Doğu Akdeniz'den Viyana'ya doğru uzanan sıcak ekonomi koridorunu iyi değerlendirmek zorundayız. 2020 yılının zorlu ekonomi maratonunda ağır yara alan Avrupa Birliği'nde Türkiye karşıtı ülkelerin sayısı az bile olsa, etkileri büyük! İngiltere'nin özgürlük zaferi, yani Brexit ile elde ettiği kazanımlarını 2023 sonuna kadar sahaya sürmesi bekleniyor. Türkiye'nin üzerindeki baskıları artıracak tüm olgular ortalama 120 günlük bir zaman diliminde yaşanacak ve bitecek. Öyle ki, 1 Mayıs itibariyle Türkiye'nin üretim ve ihracat gücünün katlanacağını ifade edebiliriz. Su ve çevre konusunda diğer Dünya ülkelerinden daha hızlı davranan Türkiye, Recep Tayyip Erdoğan'ın Şehir Hastaneleri'nde ki başarısını yeniden yaşayacak. Anlayacağınız, Türkiye'nin yakın zamanda ciddi bir su sorunu yaşayacağını düşünmüyorum. Lakin, Bursa başta olmak üzere ülkenin tüm su kaynaklarına ve yollarına yönelik kuyu çalışmalarını Ankara'nın ciddi bir biçimde gözden geçirerek revize etmesi şart!

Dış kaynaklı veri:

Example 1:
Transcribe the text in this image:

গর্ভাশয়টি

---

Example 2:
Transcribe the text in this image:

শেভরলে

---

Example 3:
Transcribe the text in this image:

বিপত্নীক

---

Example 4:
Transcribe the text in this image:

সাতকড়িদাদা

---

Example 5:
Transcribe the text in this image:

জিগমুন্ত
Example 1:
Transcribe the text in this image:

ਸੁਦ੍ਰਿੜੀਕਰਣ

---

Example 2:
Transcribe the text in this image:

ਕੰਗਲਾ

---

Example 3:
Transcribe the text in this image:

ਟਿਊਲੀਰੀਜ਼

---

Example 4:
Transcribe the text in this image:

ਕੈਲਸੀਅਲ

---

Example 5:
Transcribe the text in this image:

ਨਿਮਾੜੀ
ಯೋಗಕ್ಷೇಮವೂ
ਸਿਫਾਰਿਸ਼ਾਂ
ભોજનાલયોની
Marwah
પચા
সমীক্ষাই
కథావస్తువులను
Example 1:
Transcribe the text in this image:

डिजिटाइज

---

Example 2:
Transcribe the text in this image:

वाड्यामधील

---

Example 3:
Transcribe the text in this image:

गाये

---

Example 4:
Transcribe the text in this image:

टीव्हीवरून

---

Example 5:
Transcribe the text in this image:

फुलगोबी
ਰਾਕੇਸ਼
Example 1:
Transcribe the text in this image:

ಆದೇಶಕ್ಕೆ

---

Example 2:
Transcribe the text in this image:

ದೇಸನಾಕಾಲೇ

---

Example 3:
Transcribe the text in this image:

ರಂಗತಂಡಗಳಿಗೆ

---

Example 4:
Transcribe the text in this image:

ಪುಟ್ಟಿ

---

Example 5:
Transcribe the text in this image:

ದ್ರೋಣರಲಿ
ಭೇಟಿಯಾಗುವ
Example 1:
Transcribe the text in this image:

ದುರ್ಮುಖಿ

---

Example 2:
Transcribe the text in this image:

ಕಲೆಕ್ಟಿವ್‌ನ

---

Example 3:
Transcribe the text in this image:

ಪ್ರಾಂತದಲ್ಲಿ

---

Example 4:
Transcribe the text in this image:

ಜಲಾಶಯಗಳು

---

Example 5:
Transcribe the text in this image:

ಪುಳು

Akıncı üssü 15 Temmuz'un merkezinde olan bir askeri nokta idi. Bilindiği üzere, İhanet girişiminin marka ismi olan 'Akıncı' ifadesi şimdilerde bir ulusal kanalda televizyon dizisi olarak, hem de 2021 yılının ilk akşamında ekranlara geldi. Ve dizinin kahramanı her ne kadar Türk erkeğinin giyim tarzı ile uyuşmayan bir komedi oyuncusunu andırıyor olsa bile, bizi Yeşilçam'ın favori olduğu dönemlere hatta 'Kara Murat' hayranlığımızın tavan yaptığı bir döneme götürdü. O günkü sosyolojik dengeleri bilemediğim için herhangi bir yorum yapamam. Lakin, bugün Türkiye'de yayınlanan dizinin ilk bölümünde Amerikalı askerleri öldüren bir Türk İstihbarat personelinin baş aktör olması büyük mesajlar içeriyor. Yine, İstanbul'u yönetmek isteyen Amerik menşeili örgütlenmeler ve Türkiye bağlantılarını değerlendirdiğimizde, "15 Temmuz'a 15 ay kala var olan dönemleri diziler aracılığı ile yeniden mi kurguluyorlar" sorusunu sormadan geçmek istemem...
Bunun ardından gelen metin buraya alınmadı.